Page two in the health book simply says, “Stuff You Can’t Drink.”

Beneath it are a few more sentences than the first page, each detailing what liquids the forty-year-old male should now avoid. A good rule of thumb is that if it’s normal in any sense of the word, then down the drain with it.

Now I’m supposed to drink diet soda instead of regular soda. In other words, brown carbonated water with a sweet tang to it that has you tasting metal for some reason. You know, diet soda. I remember the first diet soda: Tab. Tab stands for “Tasteless And Brown.” In much the same way that the tab button on your computer keyboard advances your cursor to the next empty field on your screen, Tab soda advances your brain to the next empty reason to give up on life. It’s like carbonated ipecac. “Hey, you’re really losing weight.” Yeah, I’m dry heaving all the time.

Dairy’s off the list too. Can’t drink regular milk anymore. My doctor now has me drinking rice milk. You heard me right. Rice milk? How are they producing this stuff? Those rice farmers must have tiny fingers and enormous patience to squeeze milk out of a rice nipple. “Y’all come back November, we’ll have you half a cup, okay?” They say the wild rice have been known to kick you right in the face if you’re not paying attention. They crave the open range of their ancestors.

Page three is quite possibly the most disturbing of the trio. The title says “Things You Cannot Get Rid Of.” Then just below it is something you’d never expect: a picture of a Sasquatch covered in matted hair. Oh, too gross to bear? That’s what I say — and that’s my body.

My body’s changing in ways they don’t tell you about. As if the first set was not sufficient, I’ve got these new eyebrows growing in. Feels like fiber-optic cable or something growing out of my head. “Honey, have you seen the wire cutters? I’ve got guitar string growing out of my head.” Those strings apparently travel through my head into my ear canals. I’ve got ZZ Top in my ear hole now. Thanks, Lord. When I look at other older guys who can’t seem to hear very well, I stop and tell them, “You don’t need a hearing aid. You need a Weedwacker. You’ll be hearing in Dolby in no time.”
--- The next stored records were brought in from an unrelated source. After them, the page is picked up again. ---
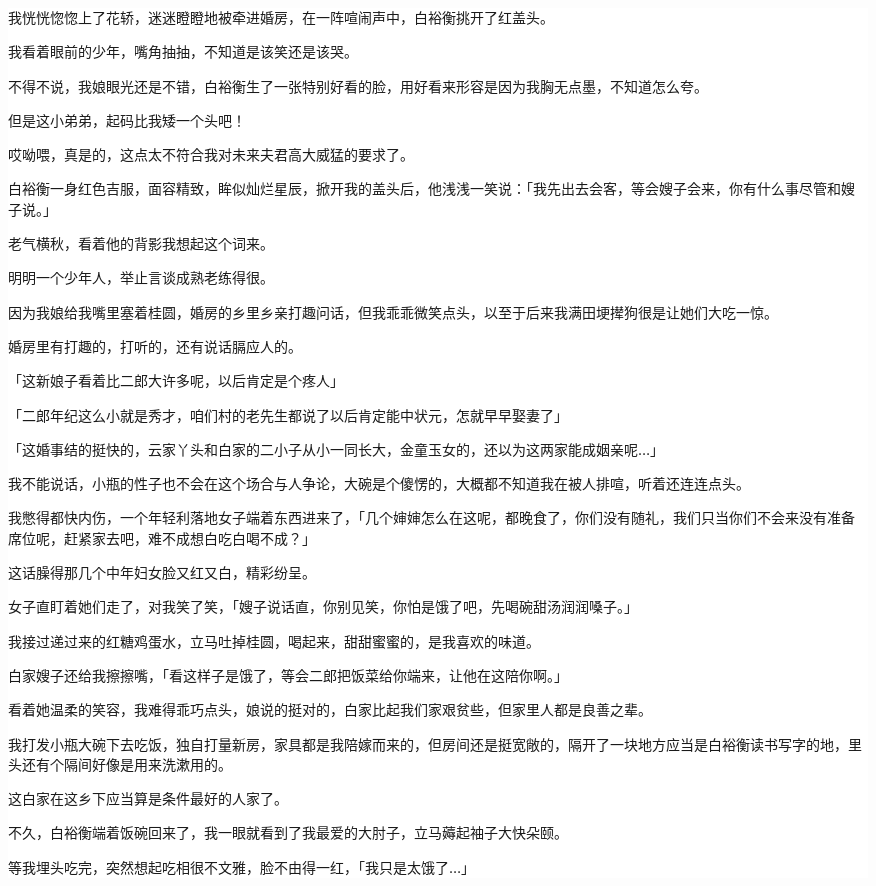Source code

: 
我恍恍惚惚上了花轿，迷迷瞪瞪地被牵进婚房，在一阵喧闹声中，白裕衡挑开了红盖头。


我看着眼前的少年，嘴角抽抽，不知道是该笑还是该哭。


不得不说，我娘眼光还是不错，白裕衡生了一张特别好看的脸，用好看来形容是因为我胸无点墨，不知道怎么夸。


但是这小弟弟，起码比我矮一个头吧！


哎呦喂，真是的，这点太不符合我对未来夫君高大威猛的要求了。


白裕衡一身红色吉服，面容精致，眸似灿烂星辰，掀开我的盖头后，他浅浅一笑说：「我先出去会客，等会嫂子会来，你有什么事尽管和嫂子说。」


老气横秋，看着他的背影我想起这个词来。


明明一个少年人，举止言谈成熟老练得很。


因为我娘给我嘴里塞着桂圆，婚房的乡里乡亲打趣问话，但我乖乖微笑点头，以至于后来我满田埂撵狗很是让她们大吃一惊。


婚房里有打趣的，打听的，还有说话膈应人的。


「这新娘子看着比二郎大许多呢，以后肯定是个疼人」


「二郎年纪这么小就是秀才，咱们村的老先生都说了以后肯定能中状元，怎就早早娶妻了」


「这婚事结的挺快的，云家丫头和白家的二小子从小一同长大，金童玉女的，还以为这两家能成姻亲呢…」


我不能说话，小瓶的性子也不会在这个场合与人争论，大碗是个傻愣的，大概都不知道我在被人排喧，听着还连连点头。


我憋得都快内伤，一个年轻利落地女子端着东西进来了，「几个婶婶怎么在这呢，都晚食了，你们没有随礼，我们只当你们不会来没有准备席位呢，赶紧家去吧，难不成想白吃白喝不成？」


这话臊得那几个中年妇女脸又红又白，精彩纷呈。


女子直盯着她们走了，对我笑了笑，「嫂子说话直，你别见笑，你怕是饿了吧，先喝碗甜汤润润嗓子。」


我接过递过来的红糖鸡蛋水，立马吐掉桂圆，喝起来，甜甜蜜蜜的，是我喜欢的味道。


白家嫂子还给我擦擦嘴，「看这样子是饿了，等会二郎把饭菜给你端来，让他在这陪你啊。」


看着她温柔的笑容，我难得乖巧点头，娘说的挺对的，白家比起我们家艰贫些，但家里人都是良善之辈。


我打发小瓶大碗下去吃饭，独自打量新房，家具都是我陪嫁而来的，但房间还是挺宽敞的，隔开了一块地方应当是白裕衡读书写字的地，里头还有个隔间好像是用来洗漱用的。 


这白家在这乡下应当算是条件最好的人家了。


不久，白裕衡端着饭碗回来了，我一眼就看到了我最爱的大肘子，立马薅起袖子大快朵颐。


等我埋头吃完，突然想起吃相很不文雅，脸不由得一红，「我只是太饿了…」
It’s such a strange phenomenon. I’m losing all my hair up top, but the rest of my body looks like it is hosting an extended family of auctioneers down at the Alabama mullet convention. It’s like a monk that quickly turns into Chewbacca as you move down. But the worst is that these same hairs are popping up in crop circle formations all over my back. If this is the aliens’ best way to communicate, I’d say we have very little to worry about.

My kids are like, “Daddy, put on a shirt. That’s disgusting!”

My wife doesn’t help much: “What’s wrong with you?”

I don’t know. I’m turning into a hobbit. Why don’t you go get me a comb, my precious? Let’s cross the great canyon to Mordor! Urrgh!

Actually, I hear they have a new Krispy Kreme over there in Mordor. We could probably lash together a hanging bridge out of all this back hair of mine.

If health class taught me anything, it’s resourcefulness. So I shut the book to go lie down in the corner in a fetal position. I’m forty. This is my life now.

Tweet Thought @timhawkinscomic — My smoker friend says donuts are as bad as cigarettes, but I’ve never received a complaint about secondhand glaze.

Tweet Thought @timhawkinscomic — Found a four-leaf clover. Actually it was a Lucky Charms marshmallow stuck in my beard, but that still counts.